What the opinion is, and the speculation is, is that this is what the feature kicks off when it sends over input data to MS's servers for advanced "spellchecking", much like what I speculate Grammarly does too. Either that, or these services have some proprietary language engine that they'd rather keep on their own premises, because why put your moat out there if you don't strictly have to.
Technologically speaking, at this point it might be possible to do this locally, on-device now. This further didn't use to be the case I believe (although I do not have sources on this), and so this would be another reason why you'd send people's inputs to the shadow realm.
It's further pretty hard to write like this, but I still prefer it over getting trivially checkmated by ill meaning people, and over being misinterpreted silently and that causing issues downstream. It's at this point an instinctual defense mechanism, that I've grown to organically develop in the low-trust environments that are forums like this.
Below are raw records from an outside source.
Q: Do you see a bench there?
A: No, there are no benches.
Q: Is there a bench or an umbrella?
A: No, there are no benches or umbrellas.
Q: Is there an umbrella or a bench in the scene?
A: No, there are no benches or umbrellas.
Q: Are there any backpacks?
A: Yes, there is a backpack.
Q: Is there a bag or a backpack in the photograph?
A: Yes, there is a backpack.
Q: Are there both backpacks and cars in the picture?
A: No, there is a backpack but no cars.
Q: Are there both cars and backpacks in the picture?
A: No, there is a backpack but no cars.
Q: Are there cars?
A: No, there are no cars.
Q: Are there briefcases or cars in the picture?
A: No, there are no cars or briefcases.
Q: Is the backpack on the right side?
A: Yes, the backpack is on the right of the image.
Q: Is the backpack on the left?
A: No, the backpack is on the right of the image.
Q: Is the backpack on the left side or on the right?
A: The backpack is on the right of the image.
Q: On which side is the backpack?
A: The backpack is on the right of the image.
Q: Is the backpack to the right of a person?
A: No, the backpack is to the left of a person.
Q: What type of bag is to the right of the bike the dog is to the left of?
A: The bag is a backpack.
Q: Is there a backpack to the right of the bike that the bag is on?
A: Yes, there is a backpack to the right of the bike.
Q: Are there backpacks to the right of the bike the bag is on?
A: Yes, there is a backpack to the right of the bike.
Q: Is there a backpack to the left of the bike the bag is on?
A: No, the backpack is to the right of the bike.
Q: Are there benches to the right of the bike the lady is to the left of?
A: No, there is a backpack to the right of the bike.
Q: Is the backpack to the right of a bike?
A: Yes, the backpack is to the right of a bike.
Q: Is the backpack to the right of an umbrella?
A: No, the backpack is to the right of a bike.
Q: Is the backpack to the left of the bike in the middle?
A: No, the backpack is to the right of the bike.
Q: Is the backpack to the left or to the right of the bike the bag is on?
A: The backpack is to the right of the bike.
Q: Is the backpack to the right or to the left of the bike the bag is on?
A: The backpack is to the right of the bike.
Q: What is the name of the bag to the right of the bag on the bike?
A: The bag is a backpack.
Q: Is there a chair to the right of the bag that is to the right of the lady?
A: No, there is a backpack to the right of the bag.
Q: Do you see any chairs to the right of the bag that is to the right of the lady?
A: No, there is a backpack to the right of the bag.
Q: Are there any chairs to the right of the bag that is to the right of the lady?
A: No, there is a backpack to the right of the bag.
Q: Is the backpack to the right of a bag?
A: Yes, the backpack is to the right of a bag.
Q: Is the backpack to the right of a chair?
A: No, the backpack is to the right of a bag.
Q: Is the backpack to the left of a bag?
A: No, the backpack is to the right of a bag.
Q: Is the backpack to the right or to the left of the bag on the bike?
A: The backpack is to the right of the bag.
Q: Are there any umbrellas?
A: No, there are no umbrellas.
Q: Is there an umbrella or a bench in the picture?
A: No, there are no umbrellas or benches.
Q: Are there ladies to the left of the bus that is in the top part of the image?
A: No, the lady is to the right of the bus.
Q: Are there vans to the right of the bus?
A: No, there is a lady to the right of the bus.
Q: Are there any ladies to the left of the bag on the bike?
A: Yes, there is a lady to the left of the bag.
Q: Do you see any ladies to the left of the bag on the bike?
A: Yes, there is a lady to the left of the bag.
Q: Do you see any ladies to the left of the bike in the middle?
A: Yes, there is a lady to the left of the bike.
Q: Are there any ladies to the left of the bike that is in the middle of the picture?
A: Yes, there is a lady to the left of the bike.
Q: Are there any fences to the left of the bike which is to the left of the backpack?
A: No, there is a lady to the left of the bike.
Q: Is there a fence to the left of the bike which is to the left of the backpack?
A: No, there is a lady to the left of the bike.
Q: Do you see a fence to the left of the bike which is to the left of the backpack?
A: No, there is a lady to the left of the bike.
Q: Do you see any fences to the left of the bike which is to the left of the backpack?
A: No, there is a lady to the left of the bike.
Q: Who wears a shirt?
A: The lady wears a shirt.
I 100% agree with the principle, but (regrettably) in practice you can't do this in a lot of places where the community is critical (which isn't a bad thing by itself) but doesn't call out/downvote/moderate bad criticism (which is bad).
I can't count the number of times on HN that I've seen responses to posts that took advantage of the poster not writing defensively to emotionally attack them in ways that absolutely break the HN guidelines, and weren't flagged or downvoted. And on other sites, like Reddit, it's just the norm.
The defensive writing will continue until morals improve.
> By default, Microsoft Edge provides spelling and grammar checking using Microsoft Editor. When using Microsoft Editor, Microsoft Edge sends your typed text and a service token to a Microsoft cloud service over a secure HTTPS connection. The service token doesn't contain any user-identifiable information. A Microsoft cloud service then processes the text to detect spelling and grammar errors in your text. All your typed text that's sent to Microsoft is deleted immediately after processing occurs. No data is stored for any period of time.